É necessário rejeitar verdades?

Depois desta minijornada, voltamos à citação de Erasto. Penso que não se trata de rejeitar verdades ou falsidades. Quando usamos o “pensar espírita”, o que não queremos é tomar a dúvida por certeza. Não queremos tomar a opinião por princípio. Não queremos tomar a contradição por possibilidade. Se a ideia nova se ajusta sem atrito em nossa rede de crenças, ótimo: ele vai ser tomada por “verdade”, até que nova explicação surja. Caso contrário, deve ser posta em cuidadosa observação. Quem sabe um dia ela se ajuste? Ou quem sabe um dia encontramos uma explicação melhor?


Referências

[1] Comunicação do Espírito Erasto. O Livro dos Médiuns. Allan Kardec. Cap.20, item 230.
[2] Ibid.
[3] A Gênese. Allan Kardec. Cap. 1, item 13.
[4] https://kardecpedia.com/roteiro-de-estudos/904/catalogo-racional-de-obras-para-se-fundar-uma-biblioteca-espirita
[5] O Evangelho segundo o Espiritismo. Allan Kardec. Cap. 1.
[6] A Gênese. Allan Kardec. Cap. 1, itens 45 a 50.
[7] O Consolador. Francisco Cândido Xavier/Emmanual. Questão 271.
[8] A Gênese. Allan Kardec. Cap. 1, item 55.
[9] A Gênese. Allan Kardec. Cap. 1, item 50.
[10] Aborto: ninguém tem razão. Ely Matos.  http://ematos.net/2020/07/13/aborto-ninguem-tem-razao/
[11] O Livro dos Espíritos. Allan Kardec.  Parte 3, Cap. 4.

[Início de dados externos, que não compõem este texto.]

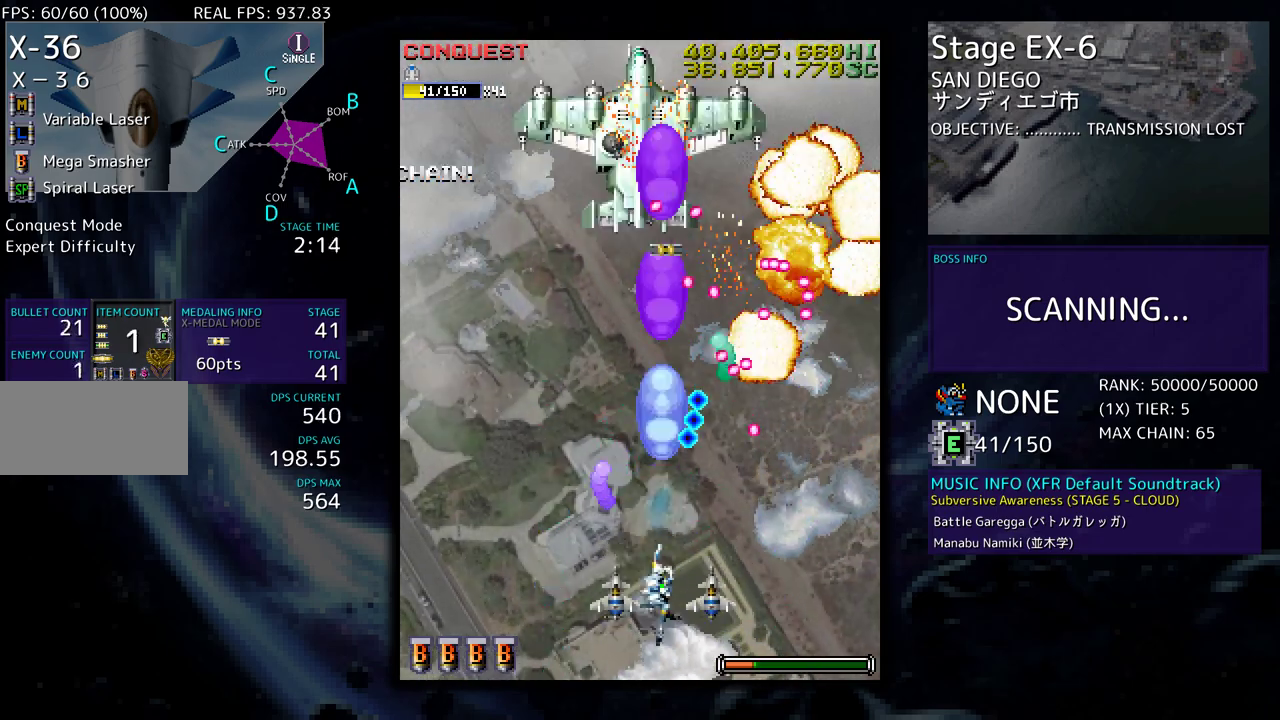
{"buttons": ["DPAD_LEFT"], "events": [[17, "DPAD_LEFT", "down"], [67, "DPAD_DOWN", "up"], [183, "DPAD_LEFT", "up"], [267, "DPAD_LEFT", "down"], [267, "DPAD_UP", "down"], [300, "DPAD_UP", "up"], [367, "DPAD_LEFT", "up"], [500, "DPAD_LEFT", "down"]]}
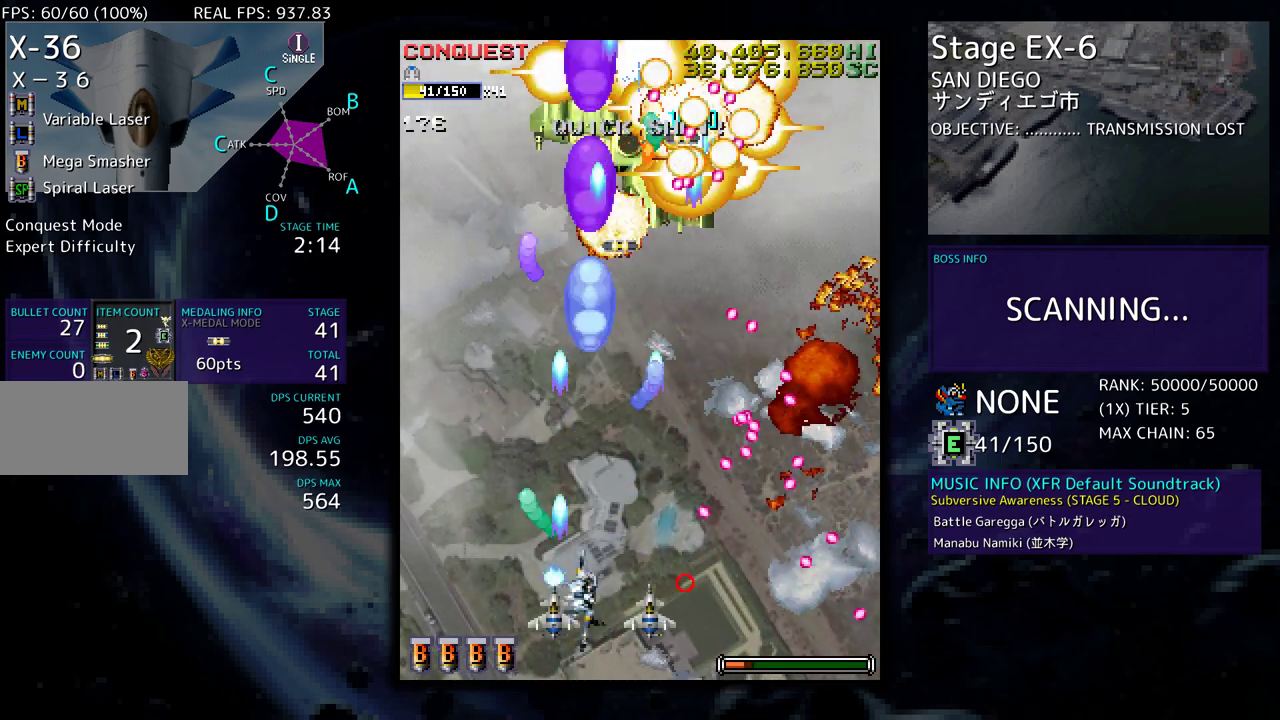
{"buttons": ["DPAD_UP", "DPAD_LEFT"], "events": [[167, "DPAD_LEFT", "up"], [217, "DPAD_LEFT", "down"], [333, "DPAD_LEFT", "up"], [450, "DPAD_LEFT", "down"], [450, "DPAD_UP", "down"]]}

1 thought on “Rejeitar verdades”

  1. Destaco no texto a questão dos princípios básicos apresentados por Kardec no item 6 da Int. Livro dos espiritos. Muito nas nossas discussões estão fora do que foi proposto ali. Ali estão as verdades. Tudo o mais é passivel de questionamento.
    Segundo ponto: para melhor cultivarmos o pensar espirita necessitamos de discernimento, uma qualidade que o Espiritismo não pode ensinar. Deveríamos ter desenvolvido esta qualidade na escola, mas ela está preocupada com outras coisas.